Although their primary goal is to improve communication between and among patients and practitioners in the health care sector, the possible technical applications are manifold — the duo have received inquiries from professionals in fields ranging from law to insurance to business management.

“Anywhere where you can have two people in dialogue, this can be used,” Chisum explained.

How it works

Four hundred ninety-one — that’s the number of points on a human face the Noldus facial recognition software can detect.

So even if you think you can hide your disdain for a certain line of questioning from your doctor, Chisum assures, “You can’t hide from this technology.”

As for the voice analysis software, it splits the voice out to 1/10,000th of a second — meaning for every five seconds of vocalization, there are 5,000 sections of the voice that can be analyzed. (The software has most notably been used for counter-terrorism efforts to detect high levels of anxiety in a would-be terrorist’s voice, alerting officials to possible danger.)

 

Using these two very powerful tools to analyze video footage of an individual during a conversation gives you an incredibly accurate, incredibly detailed look at how they are truly reacting.

Noldus uses infrared technology to track minute facial movements, which it translates into a graph depicting different-colored lines for different emotions. Similarly, the voice analysis tracks minute vocal changes that indicate a change in emotion.
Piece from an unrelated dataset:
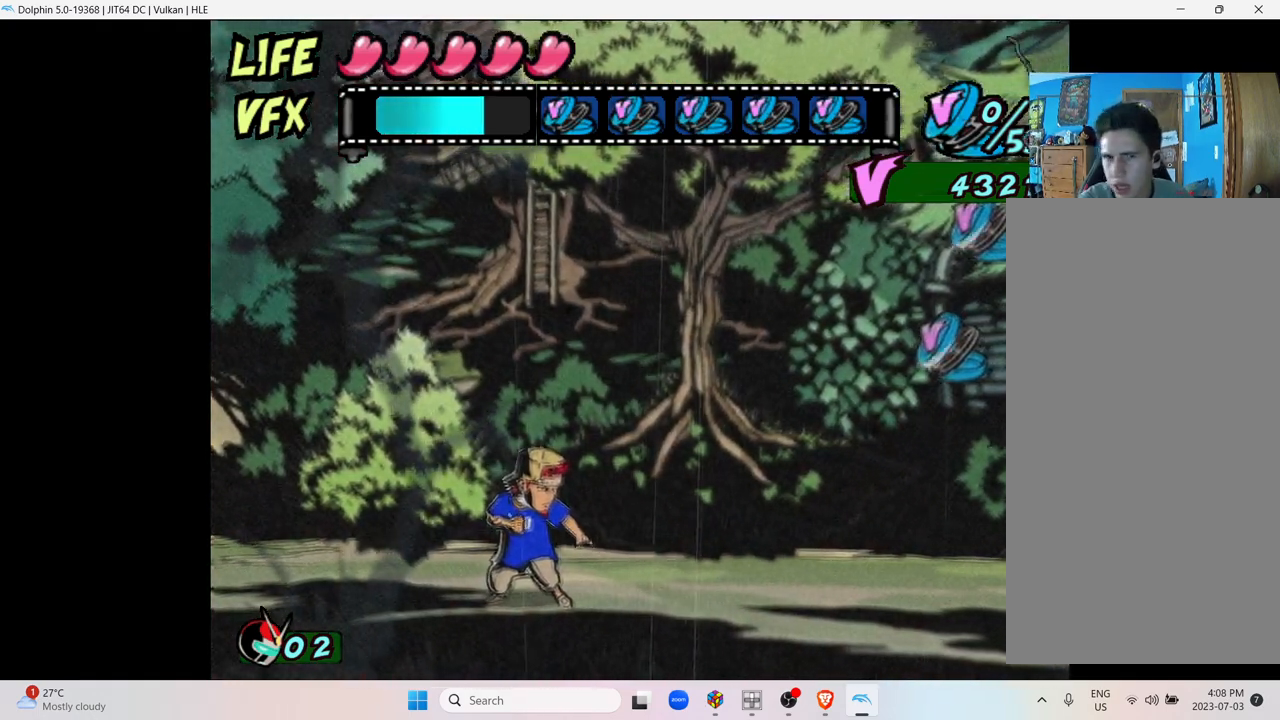
{"buttons": [], "left_stick": "center", "right_stick": "center", "events": []}
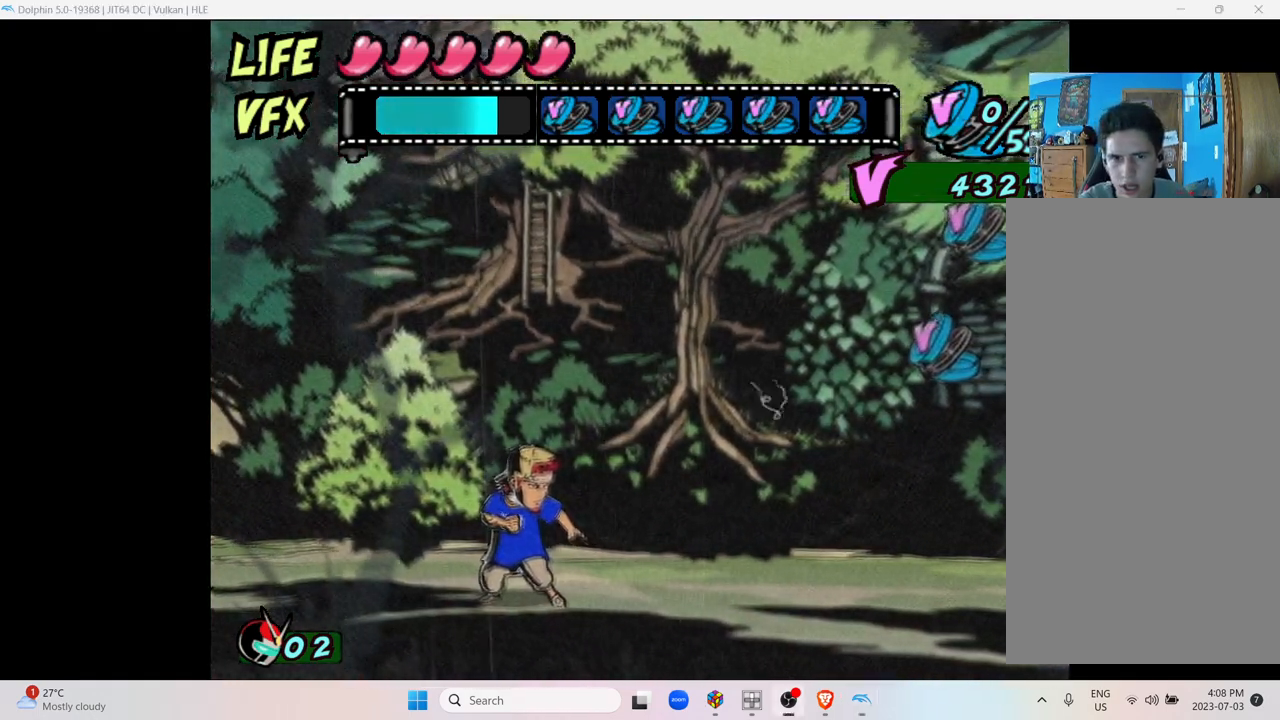
{"buttons": [], "left_stick": "center", "right_stick": "center", "events": []}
When a researcher looks at the resulting data and sees a change or spike in emotion, all he or she has to do is back up the video to that point in time to see what caused it.

“Putting the face and the voice together, that’s measurable,” Chisum said. “A very finite measurement.”

In the case of one of Chisum’s clients who agreed to participate in a study about obesity, reviewing her data showed him that she reacted negatively to questions about her ideal body weight and exercise habits — even though she appeared outwardly neutral or even happy. Chisum was then able to share that information with her psychiatrist, who helped her to focus on those areas and work through them.

Chisum and Brown are now in the testing phases of implementing software that can detect changes in a person’s physiological responses. Called Shimmer, it attaches to a person’s fingers to measure things such as blood pressure, oxygen saturation and perspiration levels.

Eventually, they’d also like to incorporate a neurological component, using an EEGAn electroencephalogram (EEG) is a test that detects electrical activity in the brain using small, flat metal discs (electrodes) attached to the scalp. net to detect changes in brain activity.

What’s next

Considering the potential this technology has to enact positive change on any number of professional fields, it may be surprising to discover Chisum and Brown are the first to be researching its use for that purpose (as opposed to more stern purposes, such as interrogation).

man watching video using facial reading tech

Glenn Brown analyzes video footage using the 
facial recognition and layered voice analysis software.

“No one else in the world is doing this,” Chisum said. “And we know that because all the software providers have told us that.”

And the best part?

“We’re not confined to this lab,” said Chisum.

Data captured by the software can be analyzed from anywhere in the world. Theoretically, a hospital in Kathmandu could record a conversation between a doctor and a nurse, send it to Chisum and Brown to be analyzed at ASU, and then make communication improvements based on the results.

There’s only one real obstacle: “We need more people,” Chisum lamented.

He and Brown simply cannot do it alone; they need more students to train in the technologies who can then disseminate it across various professional sectors. But the outlook is good, with numbers of interested parties growing daily.

“What we’re trying to do is trying to find out what are you doing well, and how can we augment that? And what are you not doing well, and how can we decrease that?” Chisum said.

Their hope is that the use of this type of technology will eventually become commonplace in the health care sector. Where it goes beyond that is limited only by human ingenuity.